# What's the importance of continuous functions and continuity?

While studying calculus, I've read about continuous functions but I still couldn't figure out what's the importance of the concept, I imagine that the concept (and also the concept of continuity) may have it's importance in calculus and also in some branches of higher mathematics - If I'm not mistaken, I've seen continuity in some book on topology.

• Continuity in calculus is more or less just a guarantee that the function behaves nicely in a few respects (especially concerning limits). – Arthur Oct 3 '13 at 6:52

One use for them is in applied mathematics when using numerical methods to approximate a value using Taylor's Theorem, which only works for $k^{th}$ order differentiable functions. If a function was discontinuous, Taylor's Theorem could fail.

See here for detailed explanation on Taylor's Theorem

The importance of continuity is easiest explained by the Intermediate Value theorem : It says that, if a continuous function takes a positive value at one point, and a negative value at another point, then it must take the value zero somewhere in between.

One striking example of this fact is the following : Find the temperature at the south and north pole, and take their difference (call is $\alpha$). Then move from the north pole to the south pole, and at each point take the difference between the temperatures at that point and at the "diametrically opposite" point on the earth. When you finally reach the south pole, this difference will be $-\alpha$).

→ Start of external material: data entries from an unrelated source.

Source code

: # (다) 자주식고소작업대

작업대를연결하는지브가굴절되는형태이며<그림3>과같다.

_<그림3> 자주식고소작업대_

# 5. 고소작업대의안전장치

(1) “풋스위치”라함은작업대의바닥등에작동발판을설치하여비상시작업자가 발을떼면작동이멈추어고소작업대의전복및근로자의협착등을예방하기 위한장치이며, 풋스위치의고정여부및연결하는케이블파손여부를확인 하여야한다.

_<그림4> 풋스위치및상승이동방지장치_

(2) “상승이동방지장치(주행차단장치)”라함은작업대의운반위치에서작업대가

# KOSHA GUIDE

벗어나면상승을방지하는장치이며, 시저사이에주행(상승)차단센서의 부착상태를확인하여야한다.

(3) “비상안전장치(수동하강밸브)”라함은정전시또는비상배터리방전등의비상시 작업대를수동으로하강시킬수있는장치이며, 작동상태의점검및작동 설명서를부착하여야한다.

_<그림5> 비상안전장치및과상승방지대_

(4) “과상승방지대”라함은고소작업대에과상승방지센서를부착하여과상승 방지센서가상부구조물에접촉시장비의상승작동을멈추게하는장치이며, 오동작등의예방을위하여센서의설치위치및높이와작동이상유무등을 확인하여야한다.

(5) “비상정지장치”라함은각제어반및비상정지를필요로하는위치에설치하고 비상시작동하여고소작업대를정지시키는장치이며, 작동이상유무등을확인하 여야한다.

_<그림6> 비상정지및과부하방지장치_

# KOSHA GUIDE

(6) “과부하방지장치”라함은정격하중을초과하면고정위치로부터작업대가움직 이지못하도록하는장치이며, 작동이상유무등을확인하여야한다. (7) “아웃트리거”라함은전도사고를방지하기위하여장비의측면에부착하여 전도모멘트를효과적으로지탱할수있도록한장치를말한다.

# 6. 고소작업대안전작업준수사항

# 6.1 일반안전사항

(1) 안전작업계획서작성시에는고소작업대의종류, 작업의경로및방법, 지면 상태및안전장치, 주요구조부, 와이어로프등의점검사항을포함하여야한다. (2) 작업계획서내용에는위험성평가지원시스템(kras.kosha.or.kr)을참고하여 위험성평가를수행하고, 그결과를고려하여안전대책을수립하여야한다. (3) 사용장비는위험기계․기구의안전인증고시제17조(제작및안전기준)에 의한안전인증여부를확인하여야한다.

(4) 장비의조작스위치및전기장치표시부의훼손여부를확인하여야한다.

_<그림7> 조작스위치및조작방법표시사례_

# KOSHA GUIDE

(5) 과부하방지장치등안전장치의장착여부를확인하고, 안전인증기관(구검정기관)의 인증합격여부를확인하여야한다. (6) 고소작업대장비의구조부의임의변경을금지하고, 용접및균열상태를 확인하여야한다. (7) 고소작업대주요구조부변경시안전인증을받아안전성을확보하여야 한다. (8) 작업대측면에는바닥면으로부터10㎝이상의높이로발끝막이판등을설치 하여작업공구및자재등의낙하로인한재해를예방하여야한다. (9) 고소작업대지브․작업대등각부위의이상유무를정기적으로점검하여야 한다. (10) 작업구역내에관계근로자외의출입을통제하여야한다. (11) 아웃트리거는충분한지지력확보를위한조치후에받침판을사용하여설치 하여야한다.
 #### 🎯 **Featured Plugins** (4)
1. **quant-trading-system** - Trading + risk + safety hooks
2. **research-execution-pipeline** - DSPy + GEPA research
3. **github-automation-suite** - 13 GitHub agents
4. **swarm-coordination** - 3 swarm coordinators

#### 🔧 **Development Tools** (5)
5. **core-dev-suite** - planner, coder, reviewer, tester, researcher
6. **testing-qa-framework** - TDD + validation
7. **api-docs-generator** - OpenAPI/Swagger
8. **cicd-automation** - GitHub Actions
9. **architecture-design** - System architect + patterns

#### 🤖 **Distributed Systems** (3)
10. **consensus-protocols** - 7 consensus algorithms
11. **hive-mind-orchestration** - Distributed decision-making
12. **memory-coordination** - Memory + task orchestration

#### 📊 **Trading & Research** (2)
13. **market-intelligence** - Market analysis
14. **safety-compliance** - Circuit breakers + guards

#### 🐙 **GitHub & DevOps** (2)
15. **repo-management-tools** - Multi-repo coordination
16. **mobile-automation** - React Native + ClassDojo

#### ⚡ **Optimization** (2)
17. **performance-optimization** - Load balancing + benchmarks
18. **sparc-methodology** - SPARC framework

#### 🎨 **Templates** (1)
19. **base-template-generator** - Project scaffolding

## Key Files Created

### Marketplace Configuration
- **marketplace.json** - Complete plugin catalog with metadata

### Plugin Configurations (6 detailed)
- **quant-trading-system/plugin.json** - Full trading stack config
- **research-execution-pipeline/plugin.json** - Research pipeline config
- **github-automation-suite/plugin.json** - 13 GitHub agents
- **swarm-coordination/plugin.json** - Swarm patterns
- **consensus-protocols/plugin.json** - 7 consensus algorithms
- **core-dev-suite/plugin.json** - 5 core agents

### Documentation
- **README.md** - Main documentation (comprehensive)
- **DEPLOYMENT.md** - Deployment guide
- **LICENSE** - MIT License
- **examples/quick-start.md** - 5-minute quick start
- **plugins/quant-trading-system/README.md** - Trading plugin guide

The Intermediate Value theorem now tells you that there must exist two diametrically opposite points on the earth with equal temperature.

Another "mathematical" example is that any polynomial of odd degree must have a (real) root; because as you go to $-\infty$, it must become negative, and as you go to $+\infty$, it must become positive eventually (Think about why this must happen)

Continuity is much more than these simple-minded examples, though, and you could look at some elementary books on topology/analysis to gain a deeper understanding.